Conhecer a trajetória de uma banda desse quilate e mergulhar na confecção de um álbum da importância de “Aqualung” nos ajuda a entender com o passar dos anos, porque ele se tornou um dos maiores discos de rock de todos os tempos. A cada audição termos um aprofundamento maior. Buscar a compreensão sobre o que foi a banda naquela fase, sobre o que fala o disco e perceber nessas sucessivas audições a beleza das canções, nos ajuda a desenvolver, ao longo do tempo, o entendimento sobre a música do disco e sobre uma banda tão eclética e rica como o Tull.

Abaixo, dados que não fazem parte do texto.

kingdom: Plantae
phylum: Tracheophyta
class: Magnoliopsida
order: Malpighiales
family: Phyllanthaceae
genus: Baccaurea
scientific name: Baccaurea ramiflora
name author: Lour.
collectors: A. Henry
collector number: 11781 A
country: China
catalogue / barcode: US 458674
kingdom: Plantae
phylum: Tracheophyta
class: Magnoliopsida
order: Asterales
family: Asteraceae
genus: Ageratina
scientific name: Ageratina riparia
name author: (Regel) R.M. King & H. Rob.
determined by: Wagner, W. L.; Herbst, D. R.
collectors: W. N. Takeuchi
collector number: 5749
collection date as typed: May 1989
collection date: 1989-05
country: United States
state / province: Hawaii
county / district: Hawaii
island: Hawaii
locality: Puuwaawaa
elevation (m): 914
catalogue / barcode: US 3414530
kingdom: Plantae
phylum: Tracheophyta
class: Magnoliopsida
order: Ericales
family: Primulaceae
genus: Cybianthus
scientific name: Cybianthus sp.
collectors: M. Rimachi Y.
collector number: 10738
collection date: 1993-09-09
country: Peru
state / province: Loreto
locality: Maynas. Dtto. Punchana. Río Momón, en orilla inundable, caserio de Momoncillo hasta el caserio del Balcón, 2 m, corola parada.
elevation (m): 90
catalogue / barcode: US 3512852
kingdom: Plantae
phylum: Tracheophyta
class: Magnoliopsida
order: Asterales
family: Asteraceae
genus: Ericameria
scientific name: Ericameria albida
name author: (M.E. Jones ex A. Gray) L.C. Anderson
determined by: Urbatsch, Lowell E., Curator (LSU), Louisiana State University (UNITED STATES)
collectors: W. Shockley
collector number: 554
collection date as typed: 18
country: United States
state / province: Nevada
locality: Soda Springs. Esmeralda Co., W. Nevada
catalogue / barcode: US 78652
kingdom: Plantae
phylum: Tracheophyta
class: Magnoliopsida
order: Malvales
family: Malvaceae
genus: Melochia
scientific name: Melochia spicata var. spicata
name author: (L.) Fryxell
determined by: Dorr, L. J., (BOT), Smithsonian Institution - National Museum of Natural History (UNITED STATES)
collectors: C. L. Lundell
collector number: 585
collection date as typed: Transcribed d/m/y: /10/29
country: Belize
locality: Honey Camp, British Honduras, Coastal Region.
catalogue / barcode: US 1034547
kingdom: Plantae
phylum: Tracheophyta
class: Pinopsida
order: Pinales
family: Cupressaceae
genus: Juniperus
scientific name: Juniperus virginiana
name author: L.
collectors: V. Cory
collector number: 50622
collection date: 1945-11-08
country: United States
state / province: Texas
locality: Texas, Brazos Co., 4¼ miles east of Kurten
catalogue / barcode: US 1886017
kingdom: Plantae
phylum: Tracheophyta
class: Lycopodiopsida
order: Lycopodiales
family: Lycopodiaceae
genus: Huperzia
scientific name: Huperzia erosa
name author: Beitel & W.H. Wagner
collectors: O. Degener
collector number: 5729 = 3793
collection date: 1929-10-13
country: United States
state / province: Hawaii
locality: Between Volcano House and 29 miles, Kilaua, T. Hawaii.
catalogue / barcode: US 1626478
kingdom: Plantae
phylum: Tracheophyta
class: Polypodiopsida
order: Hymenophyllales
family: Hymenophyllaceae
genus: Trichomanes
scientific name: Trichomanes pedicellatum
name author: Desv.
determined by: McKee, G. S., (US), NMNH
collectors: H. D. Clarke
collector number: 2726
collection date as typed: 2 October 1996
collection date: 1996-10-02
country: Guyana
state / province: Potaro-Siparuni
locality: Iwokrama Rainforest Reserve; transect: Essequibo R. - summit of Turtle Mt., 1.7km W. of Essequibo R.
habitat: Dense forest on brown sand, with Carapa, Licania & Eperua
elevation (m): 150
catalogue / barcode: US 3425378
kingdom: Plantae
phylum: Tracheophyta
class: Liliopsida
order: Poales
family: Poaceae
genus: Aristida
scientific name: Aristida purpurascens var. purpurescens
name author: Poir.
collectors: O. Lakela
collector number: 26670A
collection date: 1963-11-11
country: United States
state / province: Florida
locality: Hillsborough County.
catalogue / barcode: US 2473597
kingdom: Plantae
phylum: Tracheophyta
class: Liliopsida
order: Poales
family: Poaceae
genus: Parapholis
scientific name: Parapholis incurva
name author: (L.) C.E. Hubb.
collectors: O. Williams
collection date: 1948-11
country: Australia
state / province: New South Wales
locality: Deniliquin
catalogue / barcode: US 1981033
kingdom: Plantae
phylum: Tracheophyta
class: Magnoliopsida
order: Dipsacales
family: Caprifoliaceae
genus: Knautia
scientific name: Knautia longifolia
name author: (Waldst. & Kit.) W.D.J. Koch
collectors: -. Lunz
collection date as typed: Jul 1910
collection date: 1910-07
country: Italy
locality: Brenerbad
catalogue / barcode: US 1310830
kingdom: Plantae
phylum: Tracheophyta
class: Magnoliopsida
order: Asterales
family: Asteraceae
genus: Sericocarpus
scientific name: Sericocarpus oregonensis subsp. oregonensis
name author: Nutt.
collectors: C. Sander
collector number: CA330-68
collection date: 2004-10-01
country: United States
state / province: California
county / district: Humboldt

Espero que você amante do rock, fã ou não do JT e que valoriza esse aprofundamento, possa agora ter mais prazer com essa imersão que sugiro. Esse é o propósito. Eu já estou indo ouvir de novo e depois emendarei com seu sucessor. “Thick As A Brick” (1972). Esse sim, genuinamente um álbum conceitual, que precisa também da atenção e capricho redobrado na audição, entendimento das letras e da sua progressividade nos arranjos. Mas isso é papo pro ano que vem, ok?

Por enquanto, delicie-se com o mendigo mais adorável do mundo e seu comportamento repugnante e politicamente incorreto. Na verdade, Aqualung pode ser um produto da nossa sociedade que não mudou quase nada em alguns aspectos nestes últimos 50 anos.